Things to do>
**1)** Please reproduce the hoof-care text word for word, starting at "Any changes in" and ending after "the outer wall.".
**2)** Shorten the paragraph of the hoof-care text that opens with "Any changes in a hoof" into two brief sentences, keeping its main points.

[[ Passage open ]]

Long Toe- Still. . .
Even though this toe is still too long, and the heels are low, Berry is sound for the first time in a year.
Any changes in a hoof need to happen gradually so as not to cause more pain or invade sensitive structures. So even though this hoof is not pretty, the horse is comfortable and that all that matters. The hoof will return to health with time and patience!
Thrush Pack Step 1
Here the thrush pack has been applied on a clean, freshly trimmed hoof. The purpose of the thrush pack gel (a part gel that mixes and sets, making an insert similar to one you would find in your own tennis shoe) the purpose of this gel it to replace not only the poor frog quality, but to settle into the sulcus alongside the hoof, stimulating the cartilages and spreading this contracted heel.
No more flares:
Here is a the toe, it has been shortened and brought back. The flares have been removed, removing unnecessary stress on the outer wall.

[[ Passage closed ]]
[[ Given entries open ]]

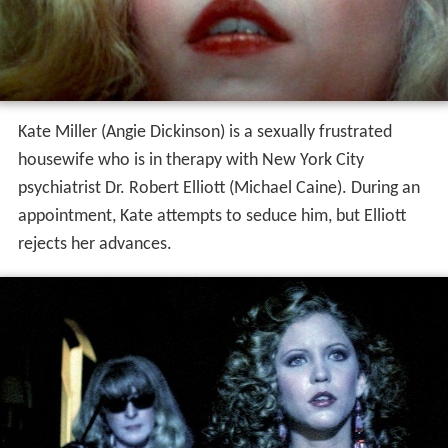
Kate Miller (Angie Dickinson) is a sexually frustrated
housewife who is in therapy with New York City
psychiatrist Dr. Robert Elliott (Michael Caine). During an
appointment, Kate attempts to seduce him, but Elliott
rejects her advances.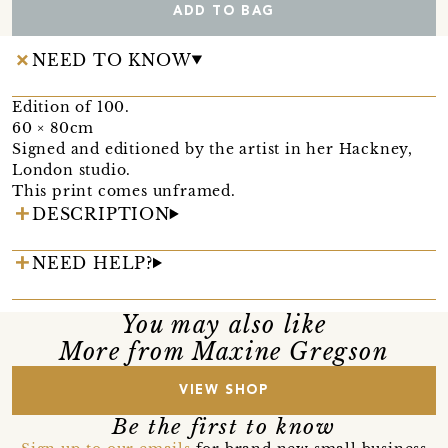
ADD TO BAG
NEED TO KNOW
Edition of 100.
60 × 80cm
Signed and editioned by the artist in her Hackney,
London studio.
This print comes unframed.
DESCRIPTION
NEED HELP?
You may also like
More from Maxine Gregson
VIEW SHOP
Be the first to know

[[ Given entries closed ]]

Answer section>
**1)**
Any changes in a hoof need to happen gradually so as not to cause more pain or invade sensitive structures. So even though this hoof is not pretty, the horse is comfortable and that all that matters. The hoof will return to health with time and patience!
Thrush Pack Step 1
Here the thrush pack has been applied on a clean, freshly trimmed hoof. The purpose of the thrush pack gel (a part gel that mixes and sets, making an insert similar to one you would find in your own tennis shoe) the purpose of this gel it to replace not only the poor frog quality, but to settle into the sulcus alongside the hoof, stimulating the cartilages and spreading this contracted heel.
No more flares:
Here is a the toe, it has been shortened and brought back. The flares have been removed, removing unnecessary stress on the outer wall.

**2)** Hoof changes must happen gradually so they don't cause more pain or invade sensitive structures. The hoof isn't pretty, but the horse is comfortable, which is what matters, and the hoof will recover with time and patience.